An instant reply from half a dozen throats showed that the coach was already well filled. A minute later we had insinuated ourselves into the places kept for us by the door, and the coach rolled off into the gloom.
It was the hush before the dawn. The moon had long set. A few pale stars sprinkled the sky. Beyond the town the gloom was less impenetrable, and the road became a dim, grey ribbon slowly unwinding behind us. The trees and mountains were black, undistinguishable masses. The air was soft and very still. Within the coach all was silent. No one moved. Then, as the miles gradually slipped away, the sky began to lighten, and even the deep gloom of the interior became less tangible. In the farther corner dull white lines proclaimed a collar and shirt-cuffs while the sun-tanned flesh they encircled was yet unseen.
As the daylight crept in, our fellow-travellers gradually became visible. Two men, vague entities, had left the coach when half-way we changed horses. There now remained a couple of quiet, respectable market women, a lovely little girl, and a strapping young man.
At the foot of a steep ascent the conveyance stopped, and following the custom of able-bodied passengers the men got out to take the short cut, and rejoined the lightened diligence on the farther side. Glancing from the back window, as they passed up the heath slope, I noticed that the owner of the brown hands and the white cuffs had already entered into conversation with my men-folk. And when, a quarter of an hour later, they re-entered the coach, all three were on terms of unexpected intimacy.

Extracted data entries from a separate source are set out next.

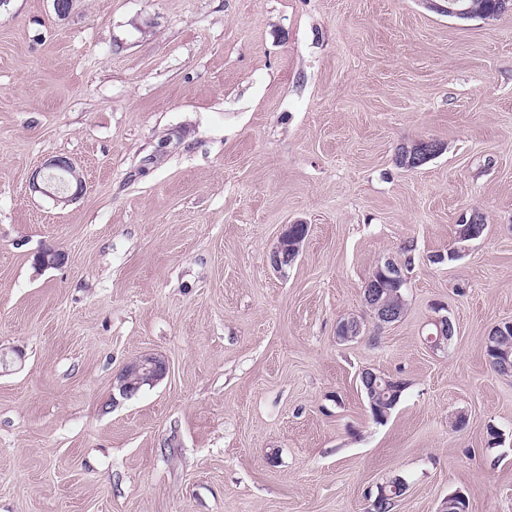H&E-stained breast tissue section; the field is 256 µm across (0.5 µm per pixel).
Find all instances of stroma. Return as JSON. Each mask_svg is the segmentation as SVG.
Masks as SVG:
<instances>
[{
    "label": "stroma",
    "instance_id": "obj_1",
    "mask_svg": "<svg viewBox=\"0 0 512 512\" xmlns=\"http://www.w3.org/2000/svg\"><path fill=\"white\" fill-rule=\"evenodd\" d=\"M443 5H0V512H368L397 476V512H512V378L484 350L512 321V11ZM419 139L444 150L399 166ZM56 156L86 184L66 205L29 188ZM408 244L401 320L341 340ZM145 353L168 373L124 398ZM365 368L407 383L381 423ZM447 1V11L448 16L456 17L460 19H468L472 17L474 18H488L490 14L498 16L501 13H498L496 10L498 9V5L495 3V0H444ZM467 6H465V3ZM492 17L491 19H493ZM299 224H290L278 240L277 245L270 254V264L278 272H282L285 265L292 264L300 253L306 235L296 230Z\"/></svg>",
    "mask_w": 512,
    "mask_h": 512
}]
</instances>
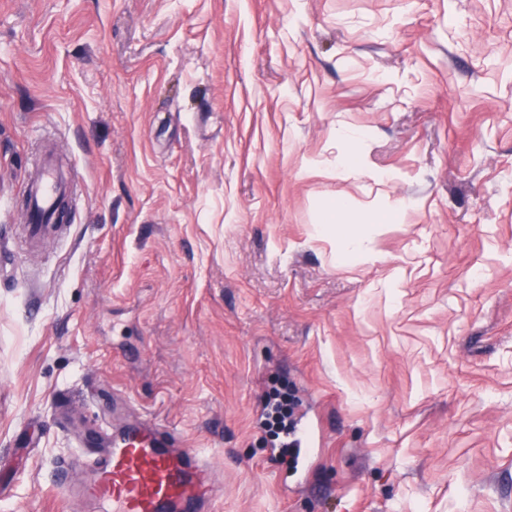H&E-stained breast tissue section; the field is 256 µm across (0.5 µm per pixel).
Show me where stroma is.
Masks as SVG:
<instances>
[{"label":"stroma","instance_id":"stroma-1","mask_svg":"<svg viewBox=\"0 0 512 512\" xmlns=\"http://www.w3.org/2000/svg\"><path fill=\"white\" fill-rule=\"evenodd\" d=\"M143 414L218 512H512V0H0V512H95L55 471ZM61 192H64V184L52 162L45 160L40 177L26 187V220L31 237L42 236L50 230L48 213ZM360 224L347 225L344 232L336 235V238L341 246L343 255H352L361 260L375 261L379 258L374 254H367L366 257L360 250L361 240L363 239Z\"/></svg>","mask_w":512,"mask_h":512}]
</instances>
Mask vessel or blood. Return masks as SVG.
Wrapping results in <instances>:
<instances>
[{
  "mask_svg": "<svg viewBox=\"0 0 512 512\" xmlns=\"http://www.w3.org/2000/svg\"><path fill=\"white\" fill-rule=\"evenodd\" d=\"M63 190L54 165L44 161L39 178L26 187L30 236L49 231L48 213ZM80 468L89 476L79 490L96 503L98 512H203L214 502L213 470L206 454L179 447L175 431L154 418L113 431L89 461H63L61 480Z\"/></svg>",
  "mask_w": 512,
  "mask_h": 512,
  "instance_id": "1",
  "label": "vessel or blood"
}]
</instances>
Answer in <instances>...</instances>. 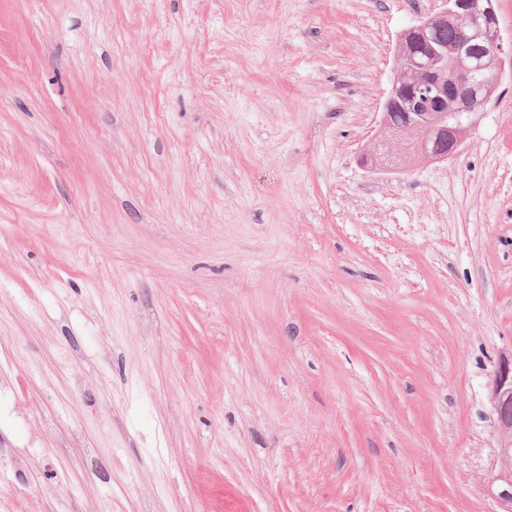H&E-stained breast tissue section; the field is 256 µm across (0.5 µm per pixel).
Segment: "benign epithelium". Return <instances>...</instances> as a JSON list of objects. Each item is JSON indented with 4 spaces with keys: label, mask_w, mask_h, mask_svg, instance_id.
I'll return each instance as SVG.
<instances>
[{
    "label": "benign epithelium",
    "mask_w": 512,
    "mask_h": 512,
    "mask_svg": "<svg viewBox=\"0 0 512 512\" xmlns=\"http://www.w3.org/2000/svg\"><path fill=\"white\" fill-rule=\"evenodd\" d=\"M446 8L401 33L391 88L383 105L375 144L387 146L365 153L363 164L376 171H405L455 155L477 126L483 110L464 103L473 81L490 88L496 74L490 65L512 59V39L503 41L495 0H443ZM452 25L460 35L451 45L438 39ZM408 111L400 129L389 110ZM496 415L497 450L489 493L498 512H512V355L502 357L489 393Z\"/></svg>",
    "instance_id": "obj_1"
}]
</instances>
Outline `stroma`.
I'll use <instances>...</instances> for the list:
<instances>
[{
	"mask_svg": "<svg viewBox=\"0 0 512 512\" xmlns=\"http://www.w3.org/2000/svg\"><path fill=\"white\" fill-rule=\"evenodd\" d=\"M441 0H0V512H495L512 76L360 157Z\"/></svg>",
	"mask_w": 512,
	"mask_h": 512,
	"instance_id": "35a3bbf8",
	"label": "stroma"
}]
</instances>
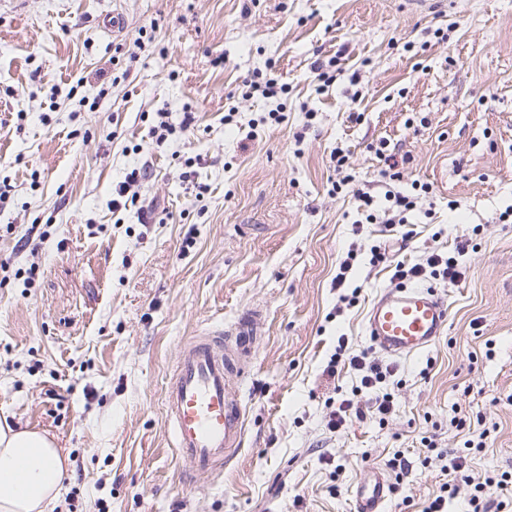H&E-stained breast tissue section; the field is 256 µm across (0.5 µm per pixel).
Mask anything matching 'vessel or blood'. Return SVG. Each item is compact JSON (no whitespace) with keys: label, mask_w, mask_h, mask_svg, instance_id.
<instances>
[{"label":"vessel or blood","mask_w":512,"mask_h":512,"mask_svg":"<svg viewBox=\"0 0 512 512\" xmlns=\"http://www.w3.org/2000/svg\"><path fill=\"white\" fill-rule=\"evenodd\" d=\"M448 306L437 289L404 285L382 291L371 304L366 332L374 349L389 356H410L429 350L447 325ZM254 315L242 316L235 349L225 352L220 332L187 341L166 395L173 446L195 471L219 474L240 451L243 407L236 390L241 362L254 332ZM392 483L383 468L374 467L354 493V512H385Z\"/></svg>","instance_id":"b4317fda"}]
</instances>
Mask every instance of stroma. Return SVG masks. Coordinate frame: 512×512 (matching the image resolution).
I'll return each instance as SVG.
<instances>
[{"label": "stroma", "instance_id": "1", "mask_svg": "<svg viewBox=\"0 0 512 512\" xmlns=\"http://www.w3.org/2000/svg\"><path fill=\"white\" fill-rule=\"evenodd\" d=\"M149 28L157 50L137 52ZM119 47L137 55L124 80ZM318 59L340 69L334 84L312 73ZM257 73L287 96H238ZM277 107L281 124L254 126ZM160 110L177 129L158 144ZM381 140L406 159L397 190L432 188L409 239L360 221L356 191H386L370 149ZM339 146L353 181L337 194ZM134 169L142 206L113 210ZM3 184L0 261L39 277L0 284V421L68 456L50 512H354L355 486L398 453L409 466L386 512H423L448 479L423 441L461 451L459 411L490 430L468 474L512 472V223L499 219L512 205V0H0ZM34 225L46 239L19 251ZM466 238L458 282L423 280L447 302L443 336L381 358L393 413L329 430V398H375L324 368L338 336L371 350L366 315L392 285L390 269L361 263L359 302L341 308V258L377 244L413 264ZM255 307L242 450L221 474L195 473L172 445L170 376L187 338Z\"/></svg>", "mask_w": 512, "mask_h": 512}]
</instances>
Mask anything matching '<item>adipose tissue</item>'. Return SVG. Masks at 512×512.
<instances>
[{
  "label": "adipose tissue",
  "instance_id": "adipose-tissue-1",
  "mask_svg": "<svg viewBox=\"0 0 512 512\" xmlns=\"http://www.w3.org/2000/svg\"><path fill=\"white\" fill-rule=\"evenodd\" d=\"M67 467L47 434L0 423V512H47Z\"/></svg>",
  "mask_w": 512,
  "mask_h": 512
}]
</instances>
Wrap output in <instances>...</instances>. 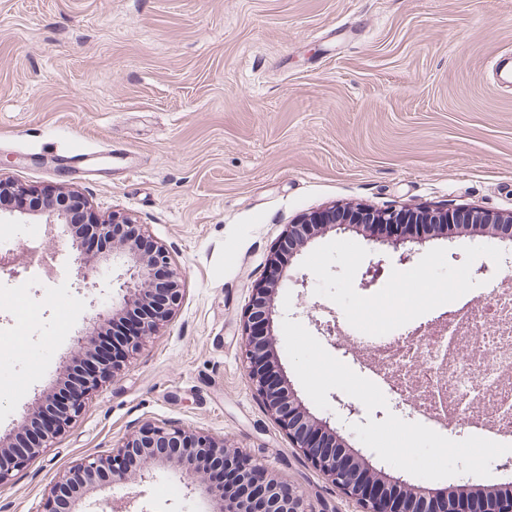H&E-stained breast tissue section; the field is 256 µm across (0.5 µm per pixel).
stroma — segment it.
Instances as JSON below:
<instances>
[{
	"label": "stroma",
	"instance_id": "stroma-1",
	"mask_svg": "<svg viewBox=\"0 0 512 512\" xmlns=\"http://www.w3.org/2000/svg\"><path fill=\"white\" fill-rule=\"evenodd\" d=\"M512 50V0H0V175L81 196L101 217L143 224L182 273L160 333L44 453L0 486V512H44L76 460L147 423L203 430L272 466L314 512H354L289 445L242 364L252 284L287 225L335 205L512 210V87L492 65ZM79 150L89 165L72 168ZM23 270L0 276V442L35 394L55 390L77 337L122 271L95 257L89 290L58 258L43 218L3 214ZM56 254V272L28 264ZM512 258L485 231L413 242L324 232L288 262L275 304L373 378L350 323L404 301L407 328L479 294ZM384 259L369 288L358 282ZM161 464L128 487L135 512H216Z\"/></svg>",
	"mask_w": 512,
	"mask_h": 512
}]
</instances>
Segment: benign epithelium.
<instances>
[{
  "mask_svg": "<svg viewBox=\"0 0 512 512\" xmlns=\"http://www.w3.org/2000/svg\"><path fill=\"white\" fill-rule=\"evenodd\" d=\"M25 196L40 199L43 206L39 213L46 216V223L62 225L63 235L67 236L65 245L76 264L83 265L86 237L93 236L119 247L118 255L124 259L122 295L112 302V309L97 313L96 318L126 315L133 318L136 326L135 334L123 341L122 360L104 364L102 371L87 377L78 391L71 392L64 385L56 393L35 395L33 404L41 412L53 409L63 396L67 408L44 425L36 443L25 448L10 445L0 449V486L11 480L13 472L44 452L79 417L89 392L109 373L120 369L147 338L156 335L182 298L181 277L168 251L158 244L151 245L146 253L141 251L139 243L146 239L145 231L131 217L114 212L109 220L103 221L85 200L70 191L42 195L0 177V213L11 204L23 208ZM354 224L370 228L375 240L398 251L414 241V231L407 228L409 224H419L427 233L440 231L448 235L464 225H492L499 234L511 236L512 212L493 213L469 207L411 210L334 206L289 225L268 257L265 276L252 286L244 312L241 355L255 396L288 436L292 447L356 505V512H512V496L477 500L466 492L465 483L456 485V491L449 495H441L430 486H422L420 492L412 494L407 491L409 482L405 479L398 477L395 485L387 487L370 470L345 464L342 453L336 450L341 436L339 428L328 420L313 421L291 388L286 371L273 352L277 340L275 294L280 283L271 276V270L281 271L287 255L299 250L320 231L331 229L344 233ZM383 264L381 259L371 262L362 274L360 285L364 288L374 285ZM163 461L179 465L184 485L190 491L200 483L211 481L220 469L237 472V486L224 489L217 512H312L304 499L285 482L273 478L265 465L252 463L238 449L228 448L204 432L166 423L145 424L112 448V452L75 462L51 488L47 512H69L71 502L80 498L86 487L101 484L123 488L134 473L151 470Z\"/></svg>",
  "mask_w": 512,
  "mask_h": 512,
  "instance_id": "7a95c632",
  "label": "benign epithelium"
}]
</instances>
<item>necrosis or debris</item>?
Masks as SVG:
<instances>
[{"label":"necrosis or debris","mask_w":512,"mask_h":512,"mask_svg":"<svg viewBox=\"0 0 512 512\" xmlns=\"http://www.w3.org/2000/svg\"><path fill=\"white\" fill-rule=\"evenodd\" d=\"M398 312L354 332L394 400L438 424L512 436V278L452 310L431 336L396 332Z\"/></svg>","instance_id":"4bbe7bcc"}]
</instances>
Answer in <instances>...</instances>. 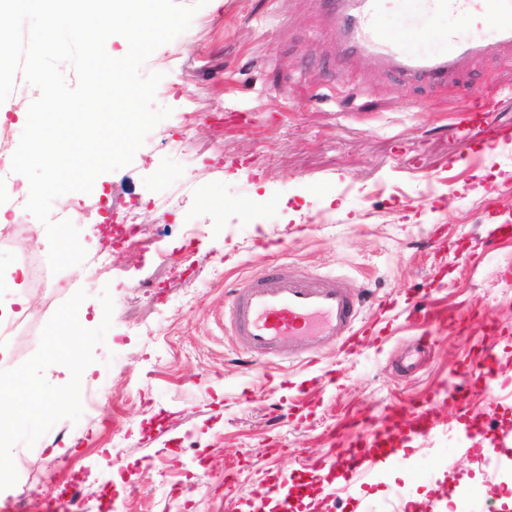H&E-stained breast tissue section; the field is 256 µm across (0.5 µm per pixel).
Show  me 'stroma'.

"This señor," the Boy explained, with an introductory wave of the hand, "is the father of that clever baby. You remember, mother. The one we saw yesterday on the way to the port. He sat in a basket and said 'Bon di tenga.'"
The father, a strapping, clean-limbed Majorcan, fairly beamed with parental pride as he acknowledged the imputation. The boy, he told us, was now nearly three years old, but he had spoken as well ever since he was two. His own excellent Spanish he accounted for by saying that, like so many Andraitx young men, he had been a sailor, and had voyaged for several years to and from Cuba. Then, having saved some money, he had returned to his native town, had married, and was now farming his own bit of land. This morning he was journeying to Palma to collect the rent of a house he owned there.
The sun was up when the diligence stopped before the consumos station at the entrance to Santa Catalina, and we alighted. It was only as we returned to more sophisticated surroundings that I realized that since leaving Palma on Thursday I had not seen a single hat upon a feminine head. No wonder we were stared at in Secoma!
Half an hour later we were sitting at breakfast in the sunshine at the Casa Tranquila. We had arrived at Andraitx in the dusk, and had quitted it in the dusk, so it seemed as though all that had happened during our stay there had been but a pleasant dream.